L’energia di ricominciare a vivere si esprime con la musica e la lode: ecco, dunque, il ritorno dell’Alleluia già intonato nella Veglia notturna, il Gloria e i canti accompagnati dal maestro Fausto Caporali all’organo Mascuoni e dalla tromba di Giovanni Grandi, insieme al Coro della Cattedrale diretto da don Graziano Ghisolfi. «Siamo grati ai nostri musicisti e ai nostri cantori – ha detto il Vescovo nell’omelia – e immaginiamo quanta altra bellezza in queste ore si stia sprigionando nella liturgia cristiana, dalla più solenne alla più semplice, con quell’Alleluia instancabile che vogliamo vinca i rumori di guerra e metta a tacere le nostre passioni violente».

Eppure, nonostante risuoni l’annuncio della Risurrezione dal Vangelo di Giovanni, «le nostre speranze di vivere una Pasqua di pace non si sono realizzate», ha aggiunto subito dopo il Vescovo. «Abbiamo fatto una “Pasqua senza tregua”: senza rispetto per i luoghi santi per le memorie dei cristiani, per il Ramadan dei fratelli musulmani, per lo Shabbat in cui i figli di Israele hanno imparato a condividere il riposo stesso di Dio». Questo cupo denominatore è la guerra. «Quando c’è la guerra si giustifica tutto, si dimentica tutto, si è accecati. C’è un odio e una violenza senza tregua. Ma non nascondiamo che anche nelle nostre vite personali e familiari questa Pasqua può essere stata senza tregua – ha continuato deciso il vescovo –. Le malattie non vanno in vacanza; le croci che si portano nel silenzio, magari nel giorno della festa, si sentono di più; certe solitudini o certe separazioni, la tristezza non può essere cancellata da uno squillo di tromba per quanto entusiasmante».

E allora quale risposta scaturisce dal celebrare la morte e risurrezione del Signore Gesù?
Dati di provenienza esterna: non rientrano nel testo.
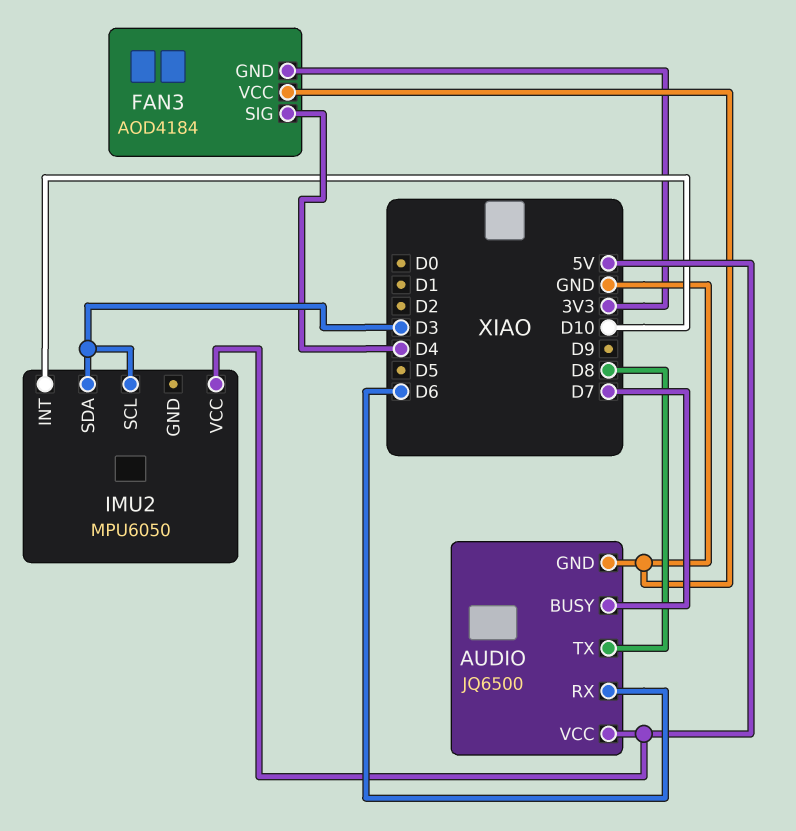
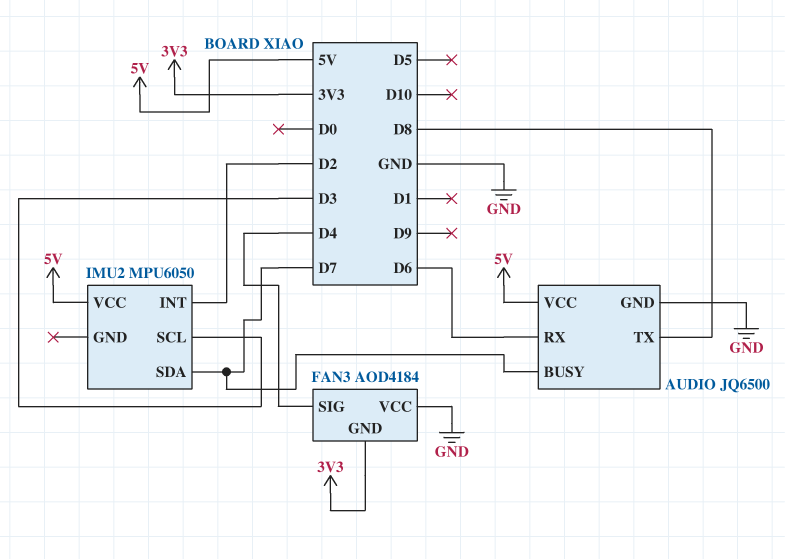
IMU2 pin INT: D10 -> D2
IMU2 pin SDA: D3 -> D7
Che cosa significa recarci anche noi alla tomba vuota e sentire l’invito a farci testimoni della sua risurrezione? La risposta è altrettanto netta: «È fare Pasqua senza tregua!» afferma con forza monsignor Napolioni. «Quello che sembrava un fallimento, per noi cristiani diventa un compito! Pasqua non è questo giorno, questo pranzo o questo pontificale. Pasqua e l’agire incessante di Dio dentro la miseria umana per rigenerare vita, amore e speranza!» Questo straordinario evento e appello «è il metodo di Dio e di coloro che credono in lui. Davvero ce la faremo insieme a lui se faremo Pasqua tutti i giorni». Quel sentimento di rinnovamento, «la possibilità di rigenerare il tempo, i cammini, le relazioni attingendo tutte le volte che vogliamo a quel mistero di corpo e di sangue che è il Cristo vivente tra noi», è prima di tutto «un cambiamento del cuore e della prospettiva interiore».

Fare “Pasqua senza tregua”, allora, è «mettere mano al cambiamento con pazienza, coraggio, umiltà, con lo Spirito Santo che ci viene donato con la comunità che ci circonda». Insomma, «il nostro destino è la trasfigurazione della vita». E ancora: «Ciò che è iniziato in noi è la fioritura dell’amore, è la possibilità di lasciare una traccia che non venga lapidata, ma venga valorizzata da coloro che hanno incontrato un briciolo d’amore nella nostra esistenza». Da qui la grande sfida, il compito dei cristiani: «se il mondo ci ha fatto fare una “Pasqua senza tregua”, faremo noi “Pasqua senza tregua” – ha affermato ancora il vescovo –, senza smettere di credere, di sperare, di amare, di ricominciare a cercare le cose di lassù e a farci plasmare dallo spirito del Signore ad andare incontro gli uni agli altri, a ricominciare relazioni di pace, partendo da chi ci sta accanto».

L’augurio pasquale di monsignor Napolioni, in definitiva, è quello di benedire il Signore anche in questo tempo, «perché egli ci è fedele, egli è misericordioso, egli è creativo e ci coinvolge in questa sua nuova creazione. Facciamolo con obbedienza, fiducia ed entusiasmo infantile innocente e disarmato e disarmante. E allora la pace verrà; a caro prezzo, come è avvenuto per Cristo Gesù, ma verrà».

La Messa si è conclusa con l’indulgenza plenaria annessa alla solenne Benedizione apostolica.